• hocam, şimdi fc barcelona falan filan hikaye. iki haftadır tutuyorum kendimi ama artık yeter be ya! thy, sana diyorum: "starım ben star, sen beni keşfedemedin daha o ayrı." ilk önce şunu soracam sana, neden hayvan gibi pahalı bir firmasın anlamadım bir türlü, bir adet kuru pasta gibi ekmek (ikincisini isteyince hostes şey yapacak gibi bakıyor) + saçma sapan bir menüden dolayı mı?
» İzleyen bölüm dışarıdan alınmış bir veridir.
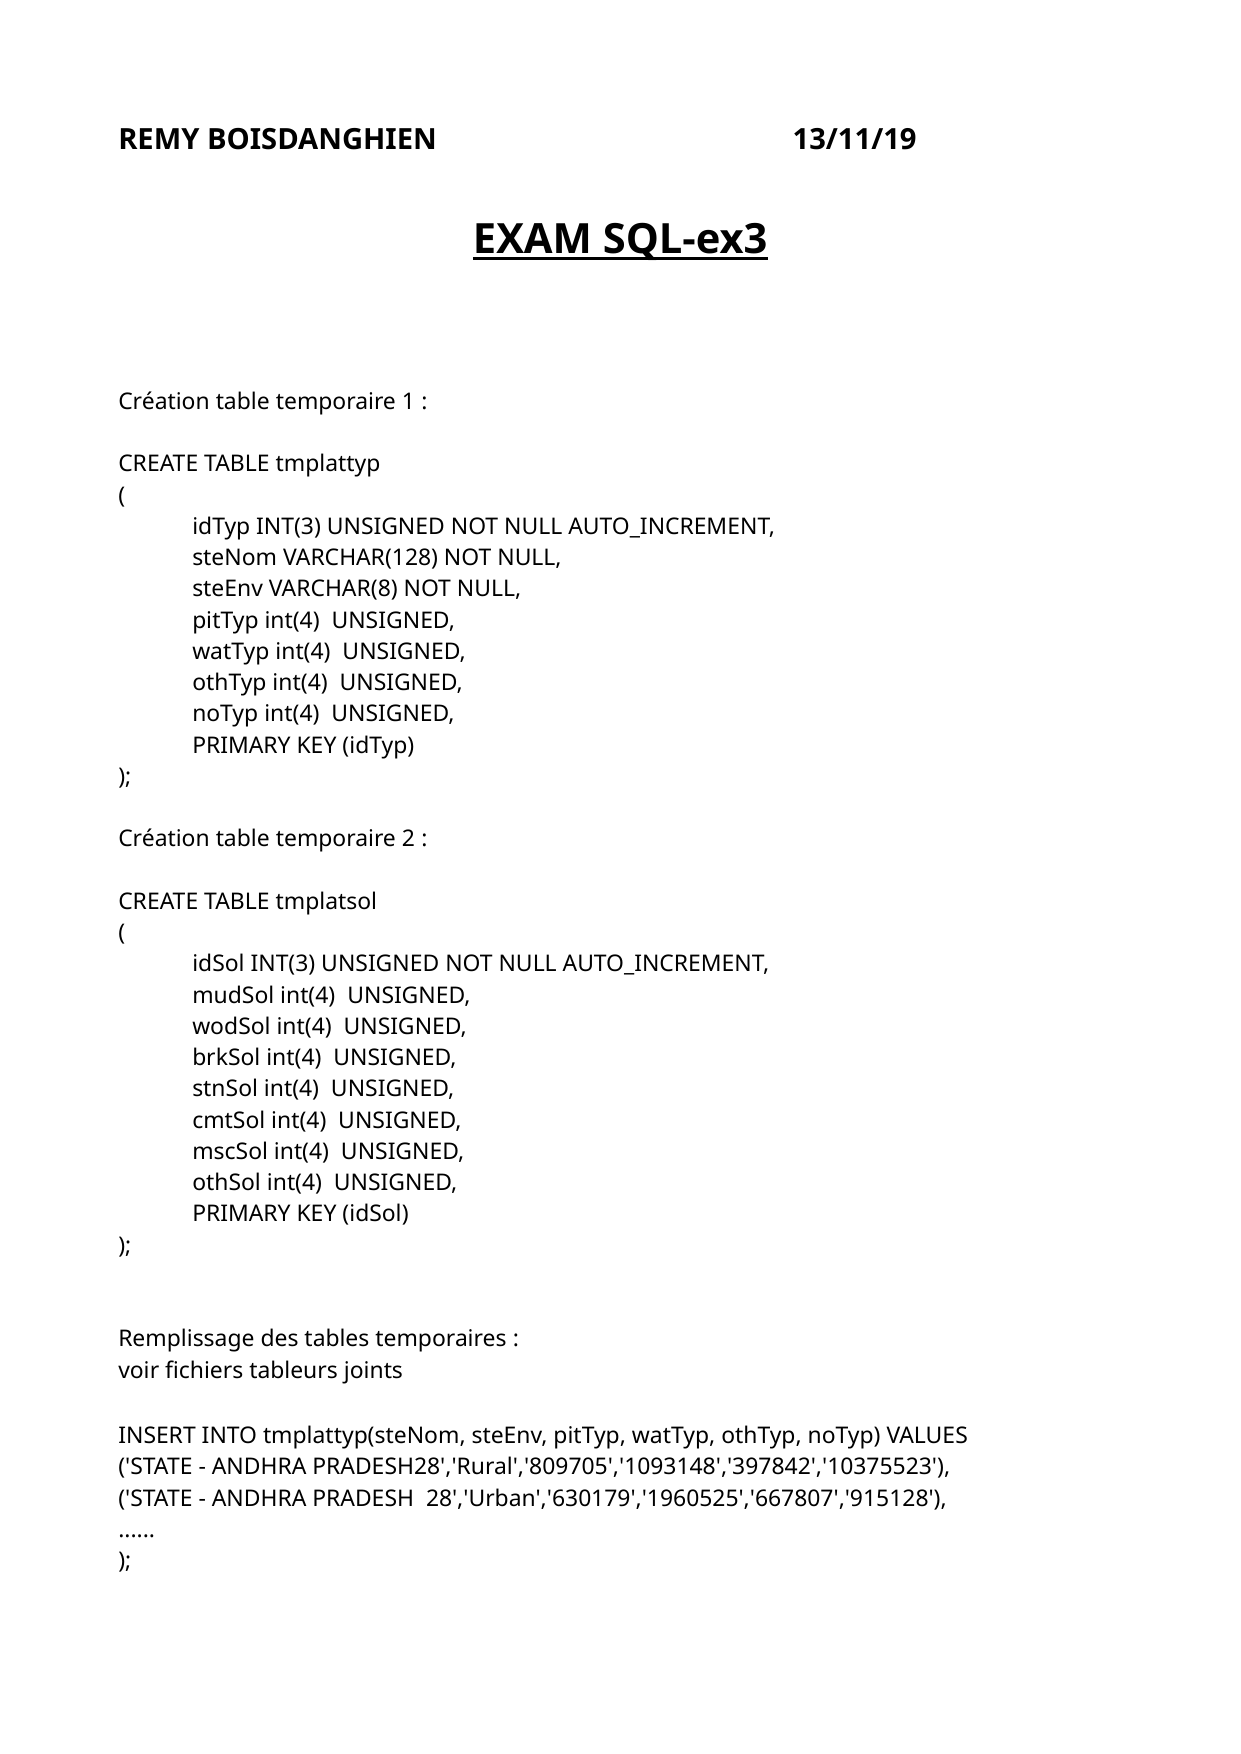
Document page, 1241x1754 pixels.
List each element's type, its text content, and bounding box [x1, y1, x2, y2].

text Remplissage des tables temporaires : [118, 1322, 1122, 1354]
text voir fichiers tableurs joints [118, 1354, 1122, 1385]
text watTyp int(4) UNSIGNED, [118, 635, 1122, 666]
text PRIMARY KEY (idSol) [118, 1197, 1122, 1229]
text stnSol int(4) UNSIGNED, [118, 1072, 1122, 1104]
text EXAM SQL-ex3 [118, 209, 1122, 266]
text othTyp int(4) UNSIGNED, [118, 666, 1122, 697]
text steNom VARCHAR(128) NOT NULL, [118, 541, 1122, 572]
text Création table temporaire 1 : [118, 385, 1122, 416]
text ); [118, 1544, 1122, 1575]
text CREATE TABLE tmplattyp [118, 447, 1122, 479]
text mscSol int(4) UNSIGNED, [118, 1135, 1122, 1166]
text brkSol int(4) UNSIGNED, [118, 1041, 1122, 1072]
text PRIMARY KEY (idTyp) [118, 729, 1122, 760]
text noTyp int(4) UNSIGNED, [118, 697, 1122, 729]
text mudSol int(4) UNSIGNED, [118, 979, 1122, 1010]
text INSERT INTO tmplattyp(steNom, steEnv, pitTyp, watTyp, othTyp, noTyp) VALUES [118, 1419, 1122, 1450]
text ( [118, 479, 1122, 510]
text CREATE TABLE tmplatsol [118, 885, 1122, 916]
text ); [118, 760, 1122, 791]
text steEnv VARCHAR(8) NOT NULL, [118, 572, 1122, 604]
text ('STATE - ANDHRA PRADESH28','Rural','809705','1093148','397842','10375523'), [118, 1450, 1122, 1481]
text ); [118, 1229, 1122, 1260]
text REMY BOISDANGHIEN 13/11/19 [118, 118, 1122, 158]
text ...... [118, 1513, 1122, 1544]
text idSol INT(3) UNSIGNED NOT NULL AUTO_INCREMENT, [118, 947, 1122, 979]
text wodSol int(4) UNSIGNED, [118, 1010, 1122, 1041]
text cmtSol int(4) UNSIGNED, [118, 1104, 1122, 1135]
text pitTyp int(4) UNSIGNED, [118, 604, 1122, 635]
text Création table temporaire 2 : [118, 822, 1122, 854]
text othSol int(4) UNSIGNED, [118, 1166, 1122, 1197]
text idTyp INT(3) UNSIGNED NOT NULL AUTO_INCREMENT, [118, 510, 1122, 541]
text ('STATE - ANDHRA PRADESH 28','Urban','630179','1960525','667807','915128'), [118, 1481, 1122, 1513]
text ( [118, 916, 1122, 947]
    2009'un kasım ayında, istanbul-helsinki seferinde tanışmıştım ilk önce. pek bir sorun yaşamamıştım o zamanlar. aralık ayında, bu sefer helsinki-istanbul seferi yaptım. nedendir bilinmez, benim türkçe sorularıma ingilizce ve tabi ki çok kötü bir şekilde cevap vermektedir çalışanlar inatla. misal:

    hostes:h öküz (star): ö

    h: would you like to have chicken or meat (köfte)?
    ö: köfte...
    h: ahahahahaa. how can you speak turkish?
    ö: ???

    yarım saat sonra:

    h: would you like to have tea or coffee?
    ö: çay.
    h: ???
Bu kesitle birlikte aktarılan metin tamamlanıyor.